The international campaign to restore union rights in Nigeria has clearly got through to Abacha. In a panicky message broadcast nationwide this May Day, he warned Nigerian workers to "resist moves by local and foreign agents" who engage in "destabilising activities, negative political propaganda and incitement to civil strife." His government expected Nigerian workers to show "understanding, patience and renewed patriotic commitment."

To widespread derision inside and outside Nigeria, Abacha went on to claim that "Nigeria's labour law and practices remain one of the most liberal in the world" and that his administration "has neither detained nor convicted any labour unionists" for "trade union activity."

But Abacha's bluff is being called worldwide. "Now, it is clear that there will be no democratic elections in Nigeria," the OCAW leaflets note. The call for sanctions against the Abacha regime has therefore "turned into a roar - with editorials from the New York Times and the Washington Post supporting an oil boycott."

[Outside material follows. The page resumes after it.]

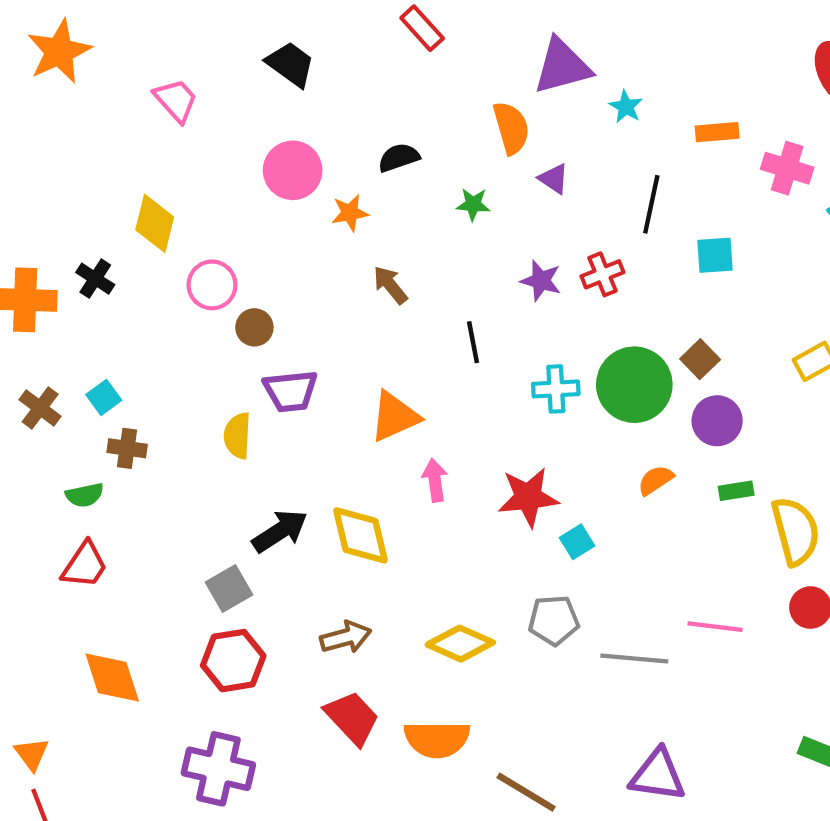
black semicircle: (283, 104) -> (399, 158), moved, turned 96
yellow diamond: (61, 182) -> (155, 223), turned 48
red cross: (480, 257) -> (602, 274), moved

And they point to a precedent: "OCAW played a key role last year in getting the Clinton administration to impose economic sanctions on Burma's dictatorship - another repressive regime being kept afloat by oil companies. It was another whisper which quickly became a roar, resulting in economic sanctions preventing further investment there... Business ethics and sound business practices demand that Sun Inc. should cut off all relations with Nigeria's Abacha regime now and find an immediate alternative to Nigerian crude oil."